How many times do I have to tell you you have to treat all your patients the same, regardless their relationship to you.


 
i would argue that if you are doing exactly that, you are the 1 out of about 100 pain doctors who are treating their family member in an objective manner. in every situation that i have heard involving other doctors treating their family members, they did not do this.


i still hold my reservations that this is your exact practice, and that you do not ever mention their pain, say, over family dinner, or on the phone while chatting.

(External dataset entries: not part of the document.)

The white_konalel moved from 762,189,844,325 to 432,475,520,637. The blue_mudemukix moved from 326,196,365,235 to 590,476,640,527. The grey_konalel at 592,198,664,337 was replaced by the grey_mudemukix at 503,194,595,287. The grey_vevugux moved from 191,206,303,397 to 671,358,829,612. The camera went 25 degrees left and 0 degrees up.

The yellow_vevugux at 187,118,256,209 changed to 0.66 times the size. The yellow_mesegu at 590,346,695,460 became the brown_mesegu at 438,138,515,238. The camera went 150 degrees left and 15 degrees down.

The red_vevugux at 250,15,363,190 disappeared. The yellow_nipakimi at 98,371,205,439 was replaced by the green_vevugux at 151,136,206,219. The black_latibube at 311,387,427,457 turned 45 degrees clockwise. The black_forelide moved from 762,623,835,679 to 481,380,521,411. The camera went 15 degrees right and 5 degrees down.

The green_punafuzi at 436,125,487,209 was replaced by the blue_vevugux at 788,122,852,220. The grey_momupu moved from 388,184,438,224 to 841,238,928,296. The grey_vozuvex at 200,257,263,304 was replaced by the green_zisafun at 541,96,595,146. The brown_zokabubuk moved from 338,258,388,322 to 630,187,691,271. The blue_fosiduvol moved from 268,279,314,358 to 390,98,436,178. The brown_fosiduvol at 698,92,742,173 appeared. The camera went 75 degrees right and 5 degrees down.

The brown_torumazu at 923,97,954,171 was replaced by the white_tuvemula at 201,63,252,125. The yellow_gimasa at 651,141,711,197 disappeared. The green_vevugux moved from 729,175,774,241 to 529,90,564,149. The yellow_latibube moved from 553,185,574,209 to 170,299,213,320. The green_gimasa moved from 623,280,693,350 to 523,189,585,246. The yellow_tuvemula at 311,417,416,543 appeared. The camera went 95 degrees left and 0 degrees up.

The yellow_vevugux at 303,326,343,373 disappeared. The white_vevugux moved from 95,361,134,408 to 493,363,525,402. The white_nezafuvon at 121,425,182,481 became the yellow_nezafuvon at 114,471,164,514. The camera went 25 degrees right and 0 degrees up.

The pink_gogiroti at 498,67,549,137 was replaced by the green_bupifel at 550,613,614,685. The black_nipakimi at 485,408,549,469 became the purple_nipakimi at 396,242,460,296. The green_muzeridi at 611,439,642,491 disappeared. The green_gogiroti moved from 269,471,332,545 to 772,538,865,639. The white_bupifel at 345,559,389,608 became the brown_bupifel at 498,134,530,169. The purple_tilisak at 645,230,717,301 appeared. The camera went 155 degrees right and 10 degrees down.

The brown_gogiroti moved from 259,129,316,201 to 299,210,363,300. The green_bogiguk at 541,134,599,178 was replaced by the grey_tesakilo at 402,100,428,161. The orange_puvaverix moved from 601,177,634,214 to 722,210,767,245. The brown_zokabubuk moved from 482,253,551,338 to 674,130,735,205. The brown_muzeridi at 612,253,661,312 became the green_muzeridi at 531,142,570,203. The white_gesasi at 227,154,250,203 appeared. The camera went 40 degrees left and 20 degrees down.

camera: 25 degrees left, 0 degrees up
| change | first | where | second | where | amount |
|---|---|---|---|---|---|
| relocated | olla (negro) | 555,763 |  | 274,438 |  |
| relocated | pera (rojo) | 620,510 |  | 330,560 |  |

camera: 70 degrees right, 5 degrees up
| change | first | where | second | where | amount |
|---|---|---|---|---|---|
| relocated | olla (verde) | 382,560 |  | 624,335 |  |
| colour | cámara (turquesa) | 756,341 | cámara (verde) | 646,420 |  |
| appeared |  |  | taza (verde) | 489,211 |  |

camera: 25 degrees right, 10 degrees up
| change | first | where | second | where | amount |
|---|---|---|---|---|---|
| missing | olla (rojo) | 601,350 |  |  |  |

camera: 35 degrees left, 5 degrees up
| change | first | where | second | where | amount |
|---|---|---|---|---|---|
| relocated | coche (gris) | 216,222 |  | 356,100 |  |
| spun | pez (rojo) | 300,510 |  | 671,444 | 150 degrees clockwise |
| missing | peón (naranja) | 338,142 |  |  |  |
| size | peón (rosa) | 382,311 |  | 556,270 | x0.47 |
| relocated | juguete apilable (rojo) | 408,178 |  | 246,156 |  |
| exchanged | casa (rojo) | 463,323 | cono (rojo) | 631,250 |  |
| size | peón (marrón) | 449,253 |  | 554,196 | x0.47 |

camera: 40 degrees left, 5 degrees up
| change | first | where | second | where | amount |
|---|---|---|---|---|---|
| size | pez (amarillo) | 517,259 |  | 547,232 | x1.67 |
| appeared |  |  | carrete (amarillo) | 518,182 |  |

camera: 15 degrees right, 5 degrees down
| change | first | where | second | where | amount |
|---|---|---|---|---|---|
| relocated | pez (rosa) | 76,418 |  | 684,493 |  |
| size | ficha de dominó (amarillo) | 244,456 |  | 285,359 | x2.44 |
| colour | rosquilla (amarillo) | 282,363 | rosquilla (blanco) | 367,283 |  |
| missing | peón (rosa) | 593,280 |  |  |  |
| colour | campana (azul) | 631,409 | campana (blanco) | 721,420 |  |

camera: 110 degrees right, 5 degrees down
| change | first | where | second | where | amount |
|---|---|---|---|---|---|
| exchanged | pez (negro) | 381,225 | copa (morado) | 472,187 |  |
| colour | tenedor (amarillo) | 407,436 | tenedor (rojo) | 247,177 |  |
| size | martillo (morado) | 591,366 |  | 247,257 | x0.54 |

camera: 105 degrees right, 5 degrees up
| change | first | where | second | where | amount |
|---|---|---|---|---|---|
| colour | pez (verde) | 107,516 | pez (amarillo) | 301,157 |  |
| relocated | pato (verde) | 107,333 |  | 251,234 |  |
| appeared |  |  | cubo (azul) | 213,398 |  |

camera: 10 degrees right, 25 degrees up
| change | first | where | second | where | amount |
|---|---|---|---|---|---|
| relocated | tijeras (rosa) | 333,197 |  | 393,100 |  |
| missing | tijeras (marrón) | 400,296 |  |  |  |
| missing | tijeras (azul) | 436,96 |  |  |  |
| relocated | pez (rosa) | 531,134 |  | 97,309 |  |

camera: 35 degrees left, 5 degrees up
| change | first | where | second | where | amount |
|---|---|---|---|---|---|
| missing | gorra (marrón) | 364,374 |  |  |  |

but if you are, kudos to you.


and if you are, how do you convince your family member that they have to wait to discuss their pain or treatment until their next appointment in the office in 6 weeks...
 
i would argue that if you are doing exactly that, you are the 1 out of about 100 pain doctors who are treating their family member in an objective manner. in every situation that i have heard involving other doctors treating their family members, they did not do this.


i still hold my reservations that this is your exact practice, and that you do not ever mention their pain, say, over family dinner, or on the phone while chatting.


but if you are, kudos to you.


and if you are, how do you convince your family member that they have to wait to discuss their pain or treatment until their next appointment in the office in 6 weeks...
If I have any family members, friends or even staff member who want to have me as their pain management physician, I first thank them for trusting their care to me. I then schedule them to my office visits, like how I would schedule any other patient. Even for my staff, I do EXACTLY the same.

I work on quality, not volume. I make sure my patients don't have to wait more than 2-4 weeks to see me. Otherwise, how do I treat my patients like they are my friends? If I cannot feel these are my friends I'm treating, why am I doing what I'm doing if there's no joy?